Vaccin kan maar is niet strikt noodzakelijk. Wachten op een vaccin leidt ook tot emotionele/sociale/economische en gezondheidsschade. Daarnaast heeft een vaccin ook gezondheidsrisico’s en hoeft het niet 100% werkzaam te zijn. Er is minimaal 10 jaar onderzoek nodig om de veiligheid van een vaccin voldoende aan te kunnen tonen. Het is aannemelijk dat coronavaccins aanzienlijk eerder op de markt zullen komen en de veiligheid dus allesbehalve gegarandeerd is.
[1] De inmiddels opgebouwde immuniteit, betere behandelprotocollen en medicijnen, betere voorbereiding, meer persoonlijke beschermingsmiddelen, mutatie van het virus naar een minder ziekmakende variant, betere ventilatie, slimmer testen met thuistesten, etc. maken dat corona in de toekomst waarschijnlijk aanzienlijk minder ziekmakend zal zijn dan in het verleden.
[2] Er zijn hoopgevende signalen dat groepsimmuniteit al haast bereikt is. Zo 50% heeft al ofwel kruisimmuniteit vanwege corona verkoudheidsvirussen of is minder vatbaar vanwege minder (ACE2?) receptoren. Dan is er nog maar 15-20% extra nodig om groepsimmuniteit te bereiken en dat is er waarschijnlijk al zo’n beetje. Zie onderstaande video van prof. theoretische epidemiologie Sunetra Gupta.
Tenminste 9.995 van de 10.000 mensen jonger dan 70 overleeft coronabesmetting. Als ook mensen ouder dan 70 meegerekend worden, overleeft tenminste 9.973 van de 10.000.
Het werkelijke risico is vele malen kleiner dan het waargenomen risico.

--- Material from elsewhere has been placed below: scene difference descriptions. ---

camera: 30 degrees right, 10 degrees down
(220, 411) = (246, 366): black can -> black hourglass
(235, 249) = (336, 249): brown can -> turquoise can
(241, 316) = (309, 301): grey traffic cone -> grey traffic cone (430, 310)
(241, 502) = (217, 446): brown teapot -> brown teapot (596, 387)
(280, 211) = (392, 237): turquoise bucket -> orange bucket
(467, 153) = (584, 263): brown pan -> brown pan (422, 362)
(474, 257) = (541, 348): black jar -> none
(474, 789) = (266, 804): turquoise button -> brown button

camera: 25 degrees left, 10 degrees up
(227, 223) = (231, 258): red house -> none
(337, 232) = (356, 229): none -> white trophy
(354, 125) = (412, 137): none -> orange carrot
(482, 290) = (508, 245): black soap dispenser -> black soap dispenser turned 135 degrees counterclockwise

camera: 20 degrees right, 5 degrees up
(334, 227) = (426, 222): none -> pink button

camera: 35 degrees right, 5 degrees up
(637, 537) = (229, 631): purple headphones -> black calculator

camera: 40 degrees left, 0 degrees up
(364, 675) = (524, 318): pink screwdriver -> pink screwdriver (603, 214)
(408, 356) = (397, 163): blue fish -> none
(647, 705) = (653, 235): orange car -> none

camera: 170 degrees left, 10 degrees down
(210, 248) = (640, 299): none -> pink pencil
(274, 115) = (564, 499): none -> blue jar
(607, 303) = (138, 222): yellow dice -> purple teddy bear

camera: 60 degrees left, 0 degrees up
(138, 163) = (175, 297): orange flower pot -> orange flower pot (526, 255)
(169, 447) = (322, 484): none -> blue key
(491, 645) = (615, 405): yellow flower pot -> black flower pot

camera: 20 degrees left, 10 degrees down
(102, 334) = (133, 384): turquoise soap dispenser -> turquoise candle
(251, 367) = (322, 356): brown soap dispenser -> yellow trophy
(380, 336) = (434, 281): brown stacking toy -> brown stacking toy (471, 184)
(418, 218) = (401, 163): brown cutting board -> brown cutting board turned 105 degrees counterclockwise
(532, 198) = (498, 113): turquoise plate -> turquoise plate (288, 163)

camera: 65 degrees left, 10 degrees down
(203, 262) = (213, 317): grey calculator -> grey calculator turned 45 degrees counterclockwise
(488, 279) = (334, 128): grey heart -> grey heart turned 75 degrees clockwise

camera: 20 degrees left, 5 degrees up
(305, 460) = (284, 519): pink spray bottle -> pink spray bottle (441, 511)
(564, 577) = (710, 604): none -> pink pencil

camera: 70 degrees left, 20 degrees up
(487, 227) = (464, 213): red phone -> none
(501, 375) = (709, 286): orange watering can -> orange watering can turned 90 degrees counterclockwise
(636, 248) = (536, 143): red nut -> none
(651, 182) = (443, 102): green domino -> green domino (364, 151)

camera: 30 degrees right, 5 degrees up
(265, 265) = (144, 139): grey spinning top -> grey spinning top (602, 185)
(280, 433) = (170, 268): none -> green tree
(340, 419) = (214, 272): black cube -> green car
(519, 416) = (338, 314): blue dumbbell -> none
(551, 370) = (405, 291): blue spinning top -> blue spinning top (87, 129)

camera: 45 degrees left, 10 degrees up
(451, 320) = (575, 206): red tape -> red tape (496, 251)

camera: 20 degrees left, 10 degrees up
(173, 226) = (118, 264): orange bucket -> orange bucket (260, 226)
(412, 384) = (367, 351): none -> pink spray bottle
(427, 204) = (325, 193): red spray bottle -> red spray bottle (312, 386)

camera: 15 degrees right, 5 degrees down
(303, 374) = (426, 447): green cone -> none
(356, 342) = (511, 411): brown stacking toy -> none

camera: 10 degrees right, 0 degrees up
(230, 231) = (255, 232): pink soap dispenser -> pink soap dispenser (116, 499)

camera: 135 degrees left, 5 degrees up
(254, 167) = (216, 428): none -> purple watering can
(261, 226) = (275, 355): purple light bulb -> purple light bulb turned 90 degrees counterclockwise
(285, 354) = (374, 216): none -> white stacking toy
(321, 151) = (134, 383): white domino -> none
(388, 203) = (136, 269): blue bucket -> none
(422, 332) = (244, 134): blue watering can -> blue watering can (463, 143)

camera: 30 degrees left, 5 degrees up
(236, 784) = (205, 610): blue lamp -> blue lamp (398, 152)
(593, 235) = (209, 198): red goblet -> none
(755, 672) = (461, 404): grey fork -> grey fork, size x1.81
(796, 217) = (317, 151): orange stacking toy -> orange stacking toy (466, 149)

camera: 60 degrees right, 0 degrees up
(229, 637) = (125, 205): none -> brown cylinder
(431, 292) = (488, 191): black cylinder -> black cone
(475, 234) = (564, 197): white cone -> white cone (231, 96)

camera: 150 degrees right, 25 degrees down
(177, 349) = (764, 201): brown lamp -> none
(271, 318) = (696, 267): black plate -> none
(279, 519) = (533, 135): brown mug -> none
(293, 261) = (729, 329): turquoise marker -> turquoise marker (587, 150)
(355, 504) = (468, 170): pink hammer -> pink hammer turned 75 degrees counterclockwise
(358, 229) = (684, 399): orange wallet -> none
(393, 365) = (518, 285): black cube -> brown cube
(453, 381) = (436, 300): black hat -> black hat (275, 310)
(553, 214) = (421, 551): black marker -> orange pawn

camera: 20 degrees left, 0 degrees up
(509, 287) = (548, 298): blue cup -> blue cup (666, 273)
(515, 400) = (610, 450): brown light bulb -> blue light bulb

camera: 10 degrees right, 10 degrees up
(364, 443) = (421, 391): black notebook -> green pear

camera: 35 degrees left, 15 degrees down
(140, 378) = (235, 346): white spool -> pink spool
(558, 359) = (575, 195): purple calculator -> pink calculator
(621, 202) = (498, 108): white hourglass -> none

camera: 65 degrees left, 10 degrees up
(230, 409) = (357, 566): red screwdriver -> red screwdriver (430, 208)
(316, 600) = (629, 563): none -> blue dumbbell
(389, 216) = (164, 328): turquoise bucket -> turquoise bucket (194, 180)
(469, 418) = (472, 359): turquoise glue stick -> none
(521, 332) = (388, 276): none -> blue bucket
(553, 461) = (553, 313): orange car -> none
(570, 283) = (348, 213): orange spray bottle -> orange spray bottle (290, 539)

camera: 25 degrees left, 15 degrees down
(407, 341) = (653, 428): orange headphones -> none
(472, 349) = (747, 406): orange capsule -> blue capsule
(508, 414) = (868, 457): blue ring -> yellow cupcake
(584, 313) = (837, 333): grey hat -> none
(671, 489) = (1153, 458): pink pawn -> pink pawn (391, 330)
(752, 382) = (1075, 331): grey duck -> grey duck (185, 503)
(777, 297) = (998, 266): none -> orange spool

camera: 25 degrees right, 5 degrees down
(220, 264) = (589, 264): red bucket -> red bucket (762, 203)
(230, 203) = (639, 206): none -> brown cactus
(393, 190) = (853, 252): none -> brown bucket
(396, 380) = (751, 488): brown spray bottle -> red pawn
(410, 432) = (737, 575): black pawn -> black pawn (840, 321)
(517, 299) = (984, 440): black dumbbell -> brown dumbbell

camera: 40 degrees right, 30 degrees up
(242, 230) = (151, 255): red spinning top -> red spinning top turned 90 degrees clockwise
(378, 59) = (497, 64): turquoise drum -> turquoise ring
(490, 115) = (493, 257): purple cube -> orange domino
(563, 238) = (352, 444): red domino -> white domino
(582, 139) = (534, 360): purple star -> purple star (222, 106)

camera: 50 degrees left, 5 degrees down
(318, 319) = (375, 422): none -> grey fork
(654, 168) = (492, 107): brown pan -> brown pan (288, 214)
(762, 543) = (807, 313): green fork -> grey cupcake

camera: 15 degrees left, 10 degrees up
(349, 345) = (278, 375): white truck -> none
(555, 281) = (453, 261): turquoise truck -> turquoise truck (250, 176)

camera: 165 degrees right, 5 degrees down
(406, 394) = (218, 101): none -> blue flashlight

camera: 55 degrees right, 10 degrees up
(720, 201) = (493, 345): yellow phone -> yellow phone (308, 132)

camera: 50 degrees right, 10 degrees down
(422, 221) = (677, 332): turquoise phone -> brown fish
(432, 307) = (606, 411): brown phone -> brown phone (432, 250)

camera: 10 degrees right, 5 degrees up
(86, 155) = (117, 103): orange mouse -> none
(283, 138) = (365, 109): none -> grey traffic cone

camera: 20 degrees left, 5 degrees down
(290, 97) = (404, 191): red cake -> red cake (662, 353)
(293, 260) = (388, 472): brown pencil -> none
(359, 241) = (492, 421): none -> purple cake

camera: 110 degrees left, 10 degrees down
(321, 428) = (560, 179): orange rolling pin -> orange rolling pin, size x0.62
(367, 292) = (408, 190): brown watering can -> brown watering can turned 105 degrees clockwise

Zijn de coronamaatregelen proportioneel? Zijn de kosten en risico’s van de maatregelen niet erger dan die van het virus?
Uitgelezen kans om veilig en relatief snel groepsimmuniteit op te bouwen onder jonge gezonde populatie terwijl kwetsbare populatie beschermd wordt. Naarmate groepsimmuniteit toeneemt wordt kwetsbare populatie uitstekend beschermd in het griepseizoen.
Uitgebreide bespreking
Jay Bhattacharya1 (Stanford University) kijkt naar het Infection Fatality Rate (IFR): de gemiddelde sterfkans bij corona besmetting. Berekening: aantal sterfgevallen gedeeld door totaal aantal besmettingen. Het laatste is vrij lastig te bepalen omdat het overgrote deel van de besmettingen geen of slechts milde symptomen heeft.
Bloedonderzoek is een aardig hulpmiddel om beter inzicht te krijgen in het aantal mensen dat besmet geweest is. Hierbij zoekt men naar antilichamen die het immuunsysteem soms aanmaakt na een infectie.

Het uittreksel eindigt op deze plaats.